L’Église prend au sérieux le don du Christ

Lors de la Cène mystique, le Christ identifie le pain et la coupe à son Corps et à son Sang et commande aux apôtres de faire cela en mémoire de lui. Jean 6 parle de manger sa chair et de boire son sang pour avoir la vie, tandis que la Première épître aux Corinthiens avertit qu’une réception indigne profane le Corps et le Sang du Seigneur.

La liturgie orthodoxe ne traite pas ces paroles comme des métaphores appliquées à des aliments demeurés ordinaires. Avant la communion, les fidèles confessent qu’il s’agit véritablement du Corps très pur et du précieux Sang du Christ lui-même, et s’approchent pour la guérison de l’âme et du corps.

Réel, symbolique, mystique et spirituel

Le langage moderne oppose souvent le réel au symbolique : une chose serait soit physiquement ordinaire, soit un simple rappel. Le langage orthodoxe est plus ancien et plus riche. Un vrai symbole unit les réalités et manifeste ce qu’il communique ; le mystère désigne l’action de Dieu, qui ne se réduit pas aux catégories d’un laboratoire.

Qualifier l’Eucharistie de mystique ou de symbolique n’affaiblit donc pas sa réalité. Le pain et le vin deviennent véritablement le Corps et le Sang du Christ et les communiquent par le Saint-Esprit. Leurs propriétés extérieures restent reconnaissables, tandis que leur réalité et leur don dans l’Église sont ce que le Christ déclare.

L’orthodoxie enseigne-t-elle la transsubstantiation ?

Des auteurs orthodoxes ont parfois employé le mot transsubstantiation ou des termes proches pour défendre un changement réel, notamment face à des enseignements affirmant une présence seulement mentale. La liturgie de l’Église confesse sans ambiguïté une transformation des dons.

L’orthodoxie n’exige normalement pas de chaque croyant qu’il adopte une explication scolastique unique de la manière dont ce changement se produit. L’anaphore rend grâce, fait mémoire de l’œuvre salvatrice du Christ, offre les dons et invoque le Saint-Esprit. Les fidèles répondent Amen et reçoivent le mystère, plutôt que de chercher à le maîtriser par les concepts.
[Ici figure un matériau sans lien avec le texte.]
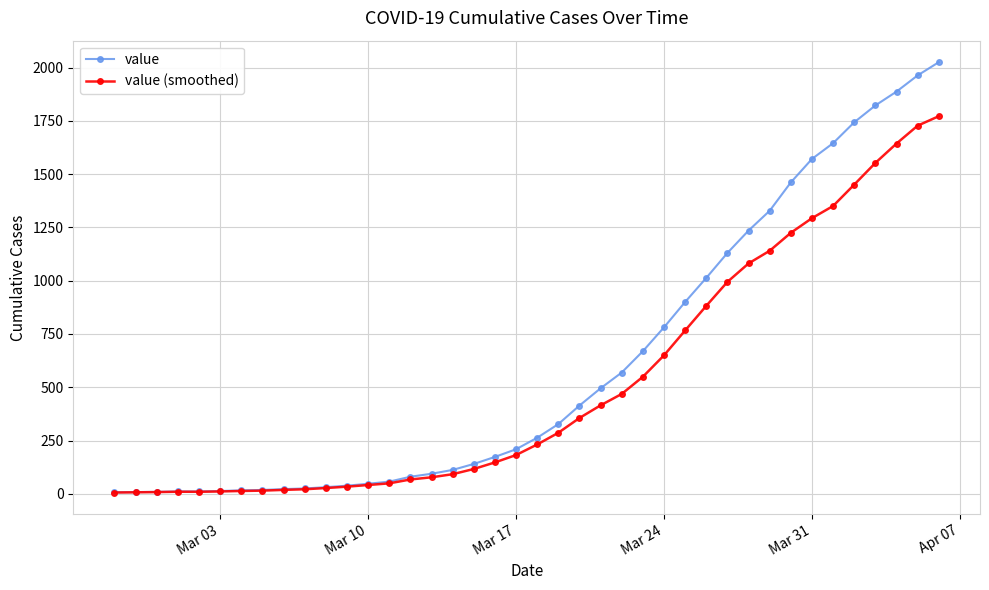

List the series in order of their peak value, lowest first.

value (smoothed), value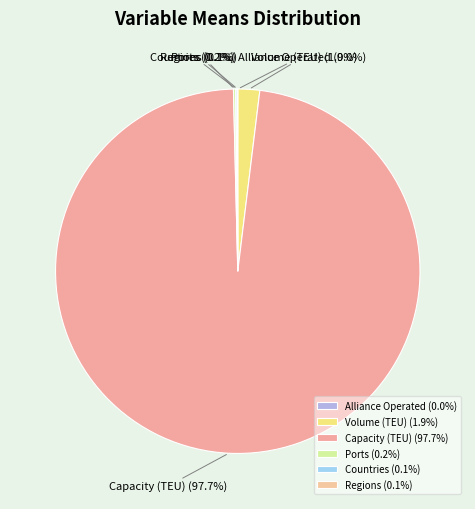

Does any single category account for the majority?

Yes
La communion constitue et révèle l’Église

L’Eucharistie n’est pas une rencontre isolée entre Jésus et un individu. Un seul pain et une seule coupe rassemblent les fidèles baptisés en un seul Corps, les réconcilient avec Dieu et entre eux, et proclament le Royaume. C’est pourquoi la communion eucharistique confesse aussi une foi, des évêques, une vie sacramentelle et une responsabilité morale partagés.

La limite qui entoure le calice tient donc à ce qu’est la communion. Ce n’est ni une collation offerte par hospitalité ni une expérience spirituelle détachée de l’appartenance ecclésiale. Les visiteurs peuvent prier profondément à la Liturgie sans communier tant que la pleine communion n’existe pas.

Comment les fidèles s’approchent

Les chrétiens orthodoxes se préparent par le repentir, la prière, le jeûne, la réconciliation et la confession, selon l’accompagnement pastoral. Ils reçoivent ensemble le Corps et le Sang du calice, y compris les nourrissons baptisés et chrismés dans l’Église orthodoxe.

Après la communion, l’Église rend grâce et demande que ce don porte du fruit. La foi eucharistique doit devenir une vie eucharistique : gratitude, miséricorde, partage des biens, pardon et soin des personnes vulnérables. Recevoir le Christ tout en rejetant le prochain contredit le don reçu dans la bouche.